Derivatives of normal vectors; dolfinx Newton solver doesn't converge for highly nonlinear problems

This is a post for solutions of two issues encountered in my problem.

My differential system has two PDEs both in the second order. Basically I have two unknown functions in a 2D region in the second order. So I have four boundary conditions. Two are Dirichlet, which are imposed strongly. The other two are Neumann, which are imposed through the variational form. And this system of equations is highly nonlinear. To type them done explicitly, I fully utilized the package Unified Form Language.
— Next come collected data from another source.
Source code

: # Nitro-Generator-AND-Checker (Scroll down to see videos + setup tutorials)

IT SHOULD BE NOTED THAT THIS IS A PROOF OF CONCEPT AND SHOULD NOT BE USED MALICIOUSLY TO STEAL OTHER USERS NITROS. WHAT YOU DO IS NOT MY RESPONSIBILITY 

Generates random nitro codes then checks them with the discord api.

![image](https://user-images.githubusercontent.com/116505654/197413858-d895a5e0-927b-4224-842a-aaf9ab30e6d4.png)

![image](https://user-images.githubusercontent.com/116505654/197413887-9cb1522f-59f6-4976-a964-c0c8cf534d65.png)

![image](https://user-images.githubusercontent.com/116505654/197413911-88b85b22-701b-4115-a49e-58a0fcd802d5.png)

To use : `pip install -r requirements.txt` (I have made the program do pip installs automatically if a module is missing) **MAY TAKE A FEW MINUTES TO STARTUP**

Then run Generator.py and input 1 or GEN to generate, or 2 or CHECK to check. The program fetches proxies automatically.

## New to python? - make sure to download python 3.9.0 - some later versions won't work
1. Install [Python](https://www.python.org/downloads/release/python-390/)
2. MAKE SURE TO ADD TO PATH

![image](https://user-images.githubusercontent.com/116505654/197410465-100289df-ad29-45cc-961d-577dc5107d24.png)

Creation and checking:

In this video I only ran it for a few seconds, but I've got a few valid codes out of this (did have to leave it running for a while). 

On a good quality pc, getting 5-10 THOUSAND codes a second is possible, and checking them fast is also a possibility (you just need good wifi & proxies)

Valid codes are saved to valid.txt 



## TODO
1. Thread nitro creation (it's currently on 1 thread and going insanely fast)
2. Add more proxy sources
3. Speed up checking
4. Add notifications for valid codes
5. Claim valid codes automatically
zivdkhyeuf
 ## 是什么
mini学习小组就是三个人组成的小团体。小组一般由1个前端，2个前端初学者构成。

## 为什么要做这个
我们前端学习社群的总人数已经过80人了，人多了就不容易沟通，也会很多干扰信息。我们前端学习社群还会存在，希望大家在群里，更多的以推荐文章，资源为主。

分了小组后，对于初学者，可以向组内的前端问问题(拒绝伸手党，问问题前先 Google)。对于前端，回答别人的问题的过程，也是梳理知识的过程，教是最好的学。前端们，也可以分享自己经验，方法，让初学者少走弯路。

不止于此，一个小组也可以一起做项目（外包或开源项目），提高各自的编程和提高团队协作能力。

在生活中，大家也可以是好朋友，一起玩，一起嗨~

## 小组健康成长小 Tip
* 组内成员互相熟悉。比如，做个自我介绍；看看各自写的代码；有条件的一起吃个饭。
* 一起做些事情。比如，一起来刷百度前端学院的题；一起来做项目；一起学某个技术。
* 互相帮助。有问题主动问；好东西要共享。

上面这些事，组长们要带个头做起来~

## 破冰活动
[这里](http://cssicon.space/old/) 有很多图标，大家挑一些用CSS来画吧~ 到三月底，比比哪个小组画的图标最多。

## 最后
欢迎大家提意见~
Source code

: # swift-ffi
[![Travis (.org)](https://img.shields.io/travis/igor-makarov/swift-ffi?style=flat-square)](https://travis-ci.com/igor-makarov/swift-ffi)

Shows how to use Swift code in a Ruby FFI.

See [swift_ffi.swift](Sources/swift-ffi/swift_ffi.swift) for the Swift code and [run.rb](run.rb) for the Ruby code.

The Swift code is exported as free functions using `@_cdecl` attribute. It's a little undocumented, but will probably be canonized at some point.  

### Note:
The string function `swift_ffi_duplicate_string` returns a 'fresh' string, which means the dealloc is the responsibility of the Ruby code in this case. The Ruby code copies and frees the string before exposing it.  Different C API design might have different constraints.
The first issue is that, in my problem, when I impose the Neumann bc, there is a term to take spatial derivatives on the normal vector to the domain boundary. Initially I used the UFL function: define n = ufl.FacetNormal and take the derivative to its component, say (n[0]).dx(0). And it turned out to be zero, which is understandable since this facet normal is totally a geometrical quantity defined only on the boundary. To solve this issue, I have to define my own normal vector using UFL expressions:

x = ufl.SpatialCoordinate(mesh)
n = ufl.as_vector([x[0] / ufl.sqrt((x[0])**2 + (x[1])**2), x[1] / ufl.sqrt((x[0])**2 + (x[1])**2)])

for a circular mesh as an example. Then I can safely take the derivative for this vector.

The second issue is that, my problem is very much nonlinear. I was using the integrated Newton solver from dolfinx, say,

problem = dolfinx.fem.petsc.NonlinearProblem(F, uxuy, bcs=[bc_)

solver = dolfinx.nls.petsc.NewtonSolver(mpi4py.MPI.COMM_WORLD, problem)
solver.convergence_criterion = "incremental"
solver.rtol = 1e-10
solver.max_it = 10
solver.report = True

ksp = solver.krylov_solver
opts = petsc4py.PETSc.Options()
option_prefix = ksp.getOptionsPrefix()
opts[f"{option_prefix}ksp_type"] = "preonly"
opts[f"{option_prefix}pc_type"] = "lu"
opts[f"{option_prefix}pc_factor_mat_solver_type"] = "mumps"
ksp.setFromOptions()

uxuy.interpolate(lambda x: [x[0] * ((x[0])**2 + (x[1])**2)**0.18, x[1] * ((x[0])**2 + (x[1])**2)**0.18])

dolfinx.log.set_log_level(dolfinx.log.LogLevel.INFO)
n, converged = solver.solve(uxuy)
assert (converged)
print(f"Number of interations: {n:d}").

But it turned that it was extremely difficult to find a proper initial guess to make it converge. So I resorted to custom Newton Solvers. And it gave me a significantly better experience. Though sometimes I still need to try for a valid initial.

I feel I have stated clearly the issues and the solutions so I don’t copy and paste my long code from several blocks to save some time and space. Please reply if it’s not clear enough.

In summary:

1. To take the derivative to the normal vector, one shouldn’t use the normal vector defined in UFL: ufl.FacetNormal. Instead, one should defined his own normal vector using ufl.SpatialCoodinate() depending on the boundary shape of his mesh to get differentiated properly.

2. For a highly nonlinear problem, or just a complicated problem, it is highly recommended to use Custom Newton Solvers in the tutorial by Dokken.

Thanks for sharing your solutions. I would love to study your code and how you constructed the custom solver. If it’s not something confidential please feel free to share here or message me directly.

Hello, I didnt share it just bcz its too long and not necessary. I just copy and paste the custom newton solver from the tutorial, not by myself. I believe there is an alternative using the tutorial from multiphenicsx which I didnt choose to use.